The Jarlshof Prehistoric and Norse settlement is one of the most important archaeological sites in Scotland. Given my other half is something of a history-lover, this was basically heaven for him. Jarlsholf is located at Sumburgh Head near the southern tip of the mainland. The site has an amazing collection of ancient settlements which cover more than 4,000 years of history. It’s also home to some very friendly Shetland ponies!

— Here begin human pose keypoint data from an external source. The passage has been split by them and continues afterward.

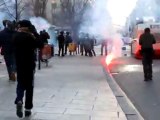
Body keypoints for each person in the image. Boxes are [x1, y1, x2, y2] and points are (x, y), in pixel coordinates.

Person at [13, 20, 43, 118]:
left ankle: (19, 99)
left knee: (20, 84)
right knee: (29, 87)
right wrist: (35, 32)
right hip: (29, 65)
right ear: (28, 27)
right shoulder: (30, 38)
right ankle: (27, 109)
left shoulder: (15, 37)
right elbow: (40, 44)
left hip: (19, 65)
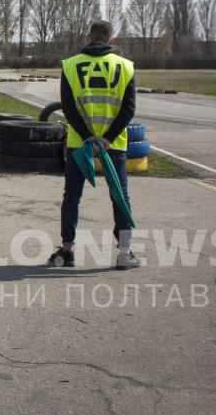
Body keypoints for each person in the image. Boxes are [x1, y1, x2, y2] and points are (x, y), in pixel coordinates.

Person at [48, 19, 140, 270]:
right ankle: (124, 252)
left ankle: (67, 250)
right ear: (111, 39)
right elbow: (128, 109)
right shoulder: (126, 66)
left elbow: (67, 107)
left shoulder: (70, 65)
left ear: (89, 36)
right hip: (114, 144)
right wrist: (107, 138)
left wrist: (88, 135)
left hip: (80, 142)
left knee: (72, 197)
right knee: (119, 197)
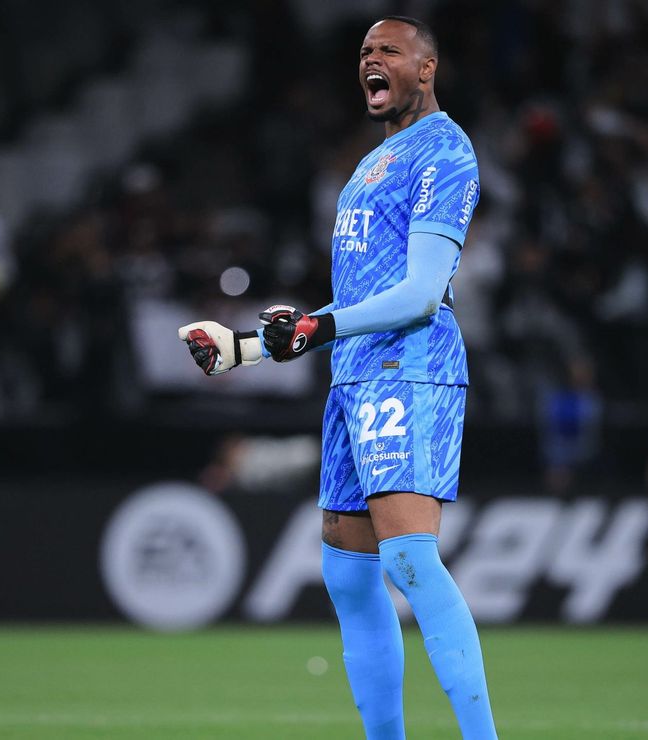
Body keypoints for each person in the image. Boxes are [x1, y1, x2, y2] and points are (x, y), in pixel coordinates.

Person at [178, 16, 497, 739]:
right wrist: (244, 349)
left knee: (410, 561)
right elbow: (354, 303)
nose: (371, 61)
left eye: (389, 51)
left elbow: (419, 293)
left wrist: (320, 329)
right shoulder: (369, 164)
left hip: (408, 370)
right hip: (354, 377)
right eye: (363, 53)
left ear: (427, 68)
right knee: (349, 578)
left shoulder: (445, 151)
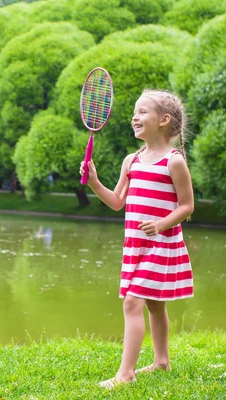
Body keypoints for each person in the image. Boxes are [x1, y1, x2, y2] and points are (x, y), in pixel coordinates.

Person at [79, 89, 195, 389]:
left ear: (164, 120)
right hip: (136, 245)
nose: (135, 116)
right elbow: (117, 202)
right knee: (155, 304)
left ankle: (126, 373)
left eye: (143, 111)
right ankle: (161, 362)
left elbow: (187, 206)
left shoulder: (173, 162)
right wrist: (94, 182)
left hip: (161, 243)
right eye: (135, 111)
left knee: (133, 303)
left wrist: (161, 224)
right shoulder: (131, 161)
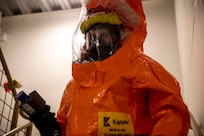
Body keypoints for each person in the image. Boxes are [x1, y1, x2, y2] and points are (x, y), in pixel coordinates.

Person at [57, 0, 190, 135]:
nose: (97, 43)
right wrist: (52, 129)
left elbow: (171, 113)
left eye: (103, 36)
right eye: (92, 38)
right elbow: (63, 125)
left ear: (118, 36)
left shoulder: (142, 68)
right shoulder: (74, 85)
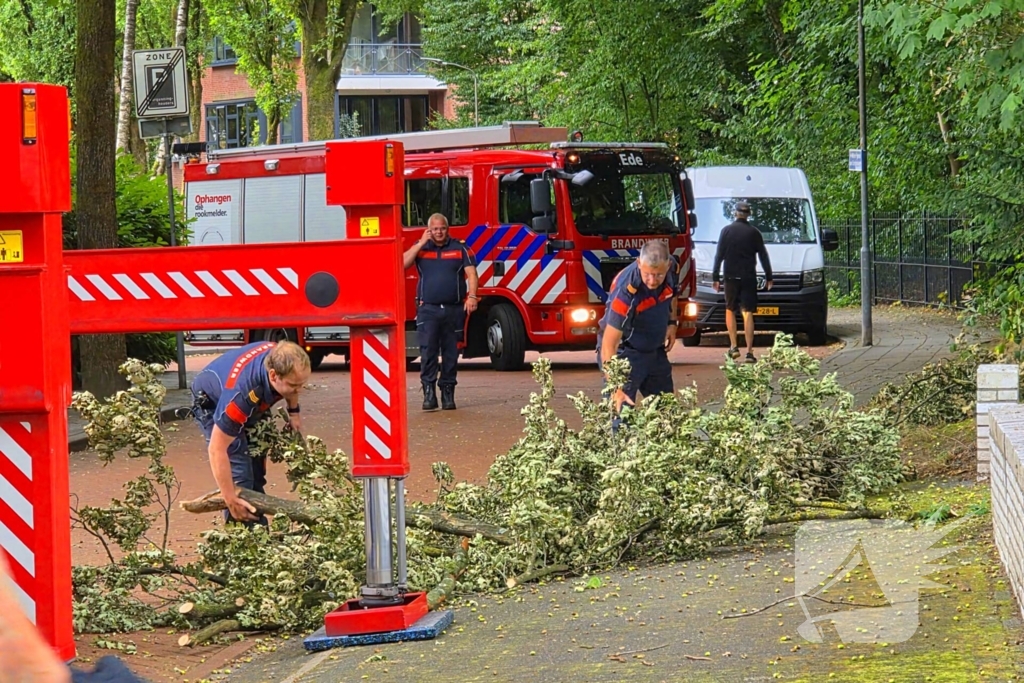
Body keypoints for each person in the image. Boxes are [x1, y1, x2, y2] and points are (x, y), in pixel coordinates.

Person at [190, 341, 310, 524]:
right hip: (212, 401)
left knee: (256, 465)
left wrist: (294, 413)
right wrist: (229, 498)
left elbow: (292, 385)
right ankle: (244, 536)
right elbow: (217, 449)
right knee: (240, 473)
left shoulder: (282, 357)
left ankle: (257, 522)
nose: (299, 390)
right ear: (273, 375)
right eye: (294, 385)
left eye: (303, 384)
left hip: (253, 399)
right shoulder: (239, 397)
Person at [403, 213, 479, 411]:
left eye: (442, 228)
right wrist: (421, 243)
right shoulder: (420, 247)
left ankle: (448, 392)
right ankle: (429, 393)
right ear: (429, 230)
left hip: (453, 309)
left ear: (448, 228)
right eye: (435, 229)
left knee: (451, 353)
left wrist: (472, 296)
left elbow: (472, 273)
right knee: (427, 351)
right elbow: (402, 264)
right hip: (428, 309)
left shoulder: (459, 247)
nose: (439, 232)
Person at [597, 239, 680, 412]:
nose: (652, 281)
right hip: (624, 353)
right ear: (639, 264)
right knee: (621, 416)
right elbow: (609, 343)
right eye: (647, 274)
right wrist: (616, 388)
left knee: (667, 415)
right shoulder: (626, 292)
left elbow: (672, 294)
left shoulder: (672, 268)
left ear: (668, 265)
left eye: (658, 275)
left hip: (655, 351)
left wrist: (672, 323)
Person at [712, 201, 773, 363]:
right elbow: (763, 255)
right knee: (748, 312)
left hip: (730, 277)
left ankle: (733, 346)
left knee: (730, 309)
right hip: (748, 277)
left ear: (735, 213)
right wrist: (769, 276)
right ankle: (750, 352)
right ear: (748, 215)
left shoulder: (726, 231)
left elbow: (719, 255)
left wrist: (715, 277)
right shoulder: (754, 233)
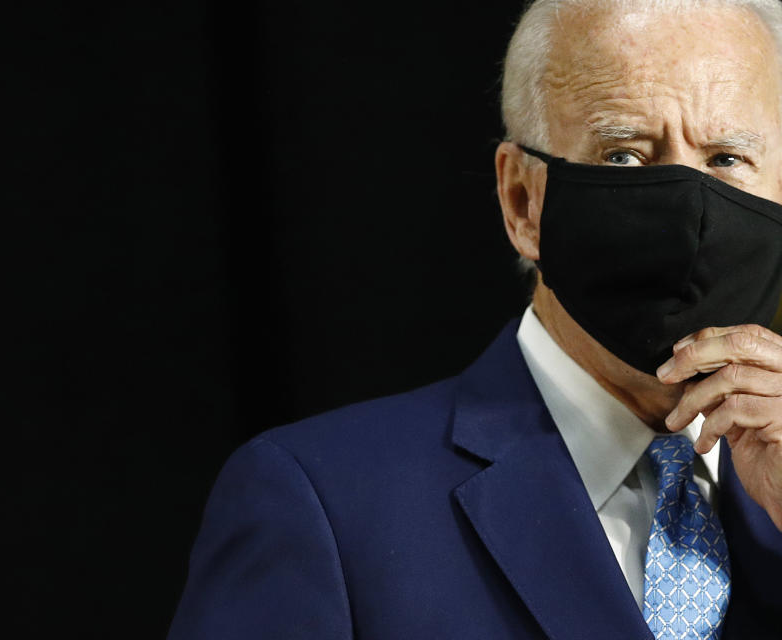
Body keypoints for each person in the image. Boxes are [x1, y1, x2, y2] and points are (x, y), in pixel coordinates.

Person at [168, 0, 782, 637]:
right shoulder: (320, 503)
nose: (692, 211)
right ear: (522, 199)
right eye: (623, 156)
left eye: (727, 160)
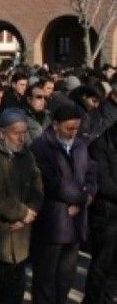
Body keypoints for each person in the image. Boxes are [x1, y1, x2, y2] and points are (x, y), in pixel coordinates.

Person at [30, 105, 97, 304]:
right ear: (56, 125)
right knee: (45, 280)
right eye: (69, 128)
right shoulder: (41, 147)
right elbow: (55, 185)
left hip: (74, 225)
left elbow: (92, 173)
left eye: (76, 128)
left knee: (65, 280)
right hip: (52, 224)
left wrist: (89, 194)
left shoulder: (81, 146)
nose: (73, 132)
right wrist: (83, 199)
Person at [0, 108, 43, 304]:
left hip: (20, 247)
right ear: (2, 133)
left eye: (24, 132)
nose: (21, 138)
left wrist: (30, 214)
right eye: (16, 133)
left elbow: (38, 189)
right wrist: (21, 213)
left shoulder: (27, 156)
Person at [83, 117, 117, 303]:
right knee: (101, 266)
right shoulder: (99, 145)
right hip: (106, 215)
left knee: (113, 271)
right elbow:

We also visited the Scalloway Museum which has, amongst others, a fascinating exhibition about the Shetland Bus, a clandestine operations group that made a permanent link between Shetland German-occupied Norway from 1941 the end of the war in 1945. Next door to the museum (like, right next door!) is Scalloway Castle – one of just two castles constructed on Shetland. My favourite part? The castle is left open for visitors to wander in and out as they choose! It’s a testimony to the trusting nature of the locals!

Scalloway Castle
Scalloway Museum

And that’s a wrap! Shetland was everything I hoped it would be. Wild, unspoiled and breathtakingly beautiful. Unlike other places I’ve visited in Scotland, Shetland still has that feeling of being somewhat undiscovered. A hidden gem just waiting to be explored! It’s fair to say, I fell head over heels for the island. Its history, culture, wildlife… I could definitely get used to life at 60° north!